The show is Sunday night....you can still get home on Tuesday.... The show @ Tanglewood was Spectacular.


----------



## dmc (Aug 3, 2013)

marcski said:


> The show is Sunday night....you can still get home on Tuesday.... The show @ Tanglewood was Spectacular.



Personally not really into it...


----------



## dmc (Aug 7, 2013)

PHish was great in LA...
Not en fuego like Tahoe...  But rocking!!!

Loved the Moma Dance in the first set and the 20+ minute Hood...

Which is one of my favorite songs...  And it was my 100th show...  So I was happy... and a bit drunk...


----------



## phin (Aug 7, 2013)

The Phish brought it with that Hood.  Woooooooo!

100th show?! Nice man.  I just hit the 50 mark during the SPAC run.

I struck out in the phall lotto.  Hoping for better luck w/ the general on sale.


----------



## phin (Aug 8, 2013)

Hampton x3 and Rochester have been locked in.   Up next Glens Falls, Worcester and Hartford.
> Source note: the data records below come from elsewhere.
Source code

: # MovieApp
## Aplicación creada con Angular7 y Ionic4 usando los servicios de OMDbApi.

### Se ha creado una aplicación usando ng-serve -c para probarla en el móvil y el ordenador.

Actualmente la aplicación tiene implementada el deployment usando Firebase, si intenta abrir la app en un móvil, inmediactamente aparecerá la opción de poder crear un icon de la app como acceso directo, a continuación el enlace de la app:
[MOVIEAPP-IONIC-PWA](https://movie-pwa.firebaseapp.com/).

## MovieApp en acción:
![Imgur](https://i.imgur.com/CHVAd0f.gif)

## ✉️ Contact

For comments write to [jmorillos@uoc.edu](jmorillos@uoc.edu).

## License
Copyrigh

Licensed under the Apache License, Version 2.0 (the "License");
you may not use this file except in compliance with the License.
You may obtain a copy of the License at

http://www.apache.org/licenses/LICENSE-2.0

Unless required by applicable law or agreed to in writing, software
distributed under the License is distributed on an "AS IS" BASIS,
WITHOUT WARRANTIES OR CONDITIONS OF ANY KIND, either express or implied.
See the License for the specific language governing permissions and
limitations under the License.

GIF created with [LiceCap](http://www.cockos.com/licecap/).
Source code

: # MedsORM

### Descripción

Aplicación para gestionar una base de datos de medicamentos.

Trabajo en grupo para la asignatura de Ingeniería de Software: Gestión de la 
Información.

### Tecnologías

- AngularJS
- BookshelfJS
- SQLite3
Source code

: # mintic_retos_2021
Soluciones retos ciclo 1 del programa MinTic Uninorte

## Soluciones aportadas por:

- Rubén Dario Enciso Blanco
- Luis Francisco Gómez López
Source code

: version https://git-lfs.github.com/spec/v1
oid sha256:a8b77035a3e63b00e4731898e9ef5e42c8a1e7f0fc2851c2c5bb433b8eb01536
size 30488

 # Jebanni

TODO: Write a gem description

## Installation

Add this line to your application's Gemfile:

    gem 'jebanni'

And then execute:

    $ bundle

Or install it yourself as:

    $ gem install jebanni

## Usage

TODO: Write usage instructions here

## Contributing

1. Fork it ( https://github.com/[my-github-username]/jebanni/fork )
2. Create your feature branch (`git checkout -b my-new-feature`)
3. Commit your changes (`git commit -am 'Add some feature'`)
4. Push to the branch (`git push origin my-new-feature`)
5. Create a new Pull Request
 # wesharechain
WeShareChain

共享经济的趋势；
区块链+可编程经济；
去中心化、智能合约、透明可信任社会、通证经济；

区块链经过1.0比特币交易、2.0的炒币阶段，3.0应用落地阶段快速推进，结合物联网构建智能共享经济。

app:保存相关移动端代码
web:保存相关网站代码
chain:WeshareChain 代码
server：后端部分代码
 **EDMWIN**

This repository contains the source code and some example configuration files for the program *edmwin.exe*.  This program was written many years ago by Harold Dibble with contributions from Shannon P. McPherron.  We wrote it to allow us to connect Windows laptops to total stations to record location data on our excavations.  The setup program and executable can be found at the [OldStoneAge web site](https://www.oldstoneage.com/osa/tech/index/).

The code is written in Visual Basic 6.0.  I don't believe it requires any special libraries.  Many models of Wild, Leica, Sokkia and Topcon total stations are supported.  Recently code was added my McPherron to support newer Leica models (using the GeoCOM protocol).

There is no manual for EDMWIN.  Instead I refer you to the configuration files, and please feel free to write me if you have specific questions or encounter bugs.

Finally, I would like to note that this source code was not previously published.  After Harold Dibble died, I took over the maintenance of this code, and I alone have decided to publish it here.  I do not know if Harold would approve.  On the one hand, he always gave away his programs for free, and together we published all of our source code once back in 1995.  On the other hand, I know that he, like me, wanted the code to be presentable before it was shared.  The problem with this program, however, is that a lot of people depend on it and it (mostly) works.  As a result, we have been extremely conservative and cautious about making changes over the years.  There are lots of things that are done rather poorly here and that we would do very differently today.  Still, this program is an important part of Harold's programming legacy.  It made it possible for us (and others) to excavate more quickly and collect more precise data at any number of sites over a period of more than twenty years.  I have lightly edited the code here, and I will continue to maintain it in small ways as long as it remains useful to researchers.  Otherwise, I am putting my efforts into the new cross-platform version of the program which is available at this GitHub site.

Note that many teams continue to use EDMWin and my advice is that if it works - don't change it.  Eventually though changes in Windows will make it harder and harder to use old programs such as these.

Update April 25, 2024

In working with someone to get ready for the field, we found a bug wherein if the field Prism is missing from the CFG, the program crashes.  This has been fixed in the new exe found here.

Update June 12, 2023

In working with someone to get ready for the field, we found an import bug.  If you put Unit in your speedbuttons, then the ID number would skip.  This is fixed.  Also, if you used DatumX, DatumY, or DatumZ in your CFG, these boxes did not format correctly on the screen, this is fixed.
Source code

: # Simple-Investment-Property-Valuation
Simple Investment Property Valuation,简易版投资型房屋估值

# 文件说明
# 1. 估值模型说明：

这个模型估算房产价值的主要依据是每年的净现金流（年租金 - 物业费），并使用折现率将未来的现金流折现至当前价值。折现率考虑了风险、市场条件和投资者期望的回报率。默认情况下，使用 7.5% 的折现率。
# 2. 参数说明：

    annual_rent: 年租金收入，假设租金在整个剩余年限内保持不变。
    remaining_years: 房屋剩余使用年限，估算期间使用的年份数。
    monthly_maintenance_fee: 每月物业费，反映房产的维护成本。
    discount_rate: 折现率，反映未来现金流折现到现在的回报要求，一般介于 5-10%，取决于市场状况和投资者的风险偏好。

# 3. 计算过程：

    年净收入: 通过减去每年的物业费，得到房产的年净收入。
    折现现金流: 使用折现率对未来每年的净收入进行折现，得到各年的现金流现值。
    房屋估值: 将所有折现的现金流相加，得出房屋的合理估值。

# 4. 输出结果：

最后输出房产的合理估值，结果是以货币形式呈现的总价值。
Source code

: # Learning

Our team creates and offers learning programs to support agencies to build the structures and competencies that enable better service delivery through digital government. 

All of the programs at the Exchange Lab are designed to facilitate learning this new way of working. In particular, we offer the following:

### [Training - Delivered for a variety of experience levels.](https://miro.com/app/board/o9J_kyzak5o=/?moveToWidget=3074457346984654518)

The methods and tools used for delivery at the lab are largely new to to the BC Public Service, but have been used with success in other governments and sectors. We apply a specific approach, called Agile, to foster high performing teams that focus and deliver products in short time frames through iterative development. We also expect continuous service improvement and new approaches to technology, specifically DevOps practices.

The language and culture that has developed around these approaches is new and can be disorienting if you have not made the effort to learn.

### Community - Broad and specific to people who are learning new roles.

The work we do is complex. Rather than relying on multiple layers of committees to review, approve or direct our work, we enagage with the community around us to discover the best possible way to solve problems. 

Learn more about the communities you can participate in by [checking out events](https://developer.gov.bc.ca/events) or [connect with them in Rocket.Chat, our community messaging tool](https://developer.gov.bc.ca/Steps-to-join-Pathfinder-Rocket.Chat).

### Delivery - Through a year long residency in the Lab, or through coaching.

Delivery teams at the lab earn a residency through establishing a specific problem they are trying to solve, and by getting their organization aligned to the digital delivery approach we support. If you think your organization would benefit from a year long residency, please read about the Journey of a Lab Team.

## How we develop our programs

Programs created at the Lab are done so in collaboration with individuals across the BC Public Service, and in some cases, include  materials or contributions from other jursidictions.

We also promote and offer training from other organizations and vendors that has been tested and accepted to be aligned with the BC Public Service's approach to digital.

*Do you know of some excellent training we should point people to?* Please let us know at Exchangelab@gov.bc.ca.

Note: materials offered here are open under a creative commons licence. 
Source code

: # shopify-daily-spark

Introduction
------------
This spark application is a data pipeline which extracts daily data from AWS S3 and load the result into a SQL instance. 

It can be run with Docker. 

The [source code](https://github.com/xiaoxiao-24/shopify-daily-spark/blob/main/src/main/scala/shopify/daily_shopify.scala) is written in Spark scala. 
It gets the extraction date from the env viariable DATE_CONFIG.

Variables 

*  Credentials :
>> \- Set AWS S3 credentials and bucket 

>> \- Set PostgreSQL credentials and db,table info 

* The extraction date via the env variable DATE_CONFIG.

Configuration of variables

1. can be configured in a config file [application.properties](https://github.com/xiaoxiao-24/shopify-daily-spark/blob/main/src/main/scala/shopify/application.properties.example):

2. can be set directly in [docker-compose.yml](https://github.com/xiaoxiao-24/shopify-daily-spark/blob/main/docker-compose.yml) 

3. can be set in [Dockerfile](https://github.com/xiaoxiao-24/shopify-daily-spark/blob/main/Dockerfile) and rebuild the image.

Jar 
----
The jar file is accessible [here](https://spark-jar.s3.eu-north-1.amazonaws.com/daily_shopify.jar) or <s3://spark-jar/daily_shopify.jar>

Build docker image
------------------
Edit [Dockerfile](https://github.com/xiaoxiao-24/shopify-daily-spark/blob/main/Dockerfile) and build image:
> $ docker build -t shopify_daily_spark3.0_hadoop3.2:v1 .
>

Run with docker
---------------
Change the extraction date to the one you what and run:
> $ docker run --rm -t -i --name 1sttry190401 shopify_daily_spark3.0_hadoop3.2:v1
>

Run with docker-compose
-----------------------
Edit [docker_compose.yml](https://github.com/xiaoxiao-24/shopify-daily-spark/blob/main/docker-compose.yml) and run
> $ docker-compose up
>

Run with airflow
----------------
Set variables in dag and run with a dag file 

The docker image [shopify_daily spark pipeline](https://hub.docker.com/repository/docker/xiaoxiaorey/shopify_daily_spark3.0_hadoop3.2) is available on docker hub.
For anyone trying for Hartford, there is a presale tomorrow morning (Friday, 8/9) at 10AM.  The link is below and the presale code is: summer

http://ev11.evenue.net/cgi-bin/ncommerce3/SEGetEventInfo?ticketCode=GS%3AHARTFORD%3AXL2013%3AEHC1027E%3A&linkID=global-hartford&shopperContext&caller&appCode


----------



## dmc (Aug 26, 2013)

Denver this weekend... Anticipating some opening nights hijinks... 
Can only make the first 2 nights.... 

BOOOOOYA!!!!!


----------



## phin (Aug 26, 2013)

Let's see... PYITE opener on Friday night?


----------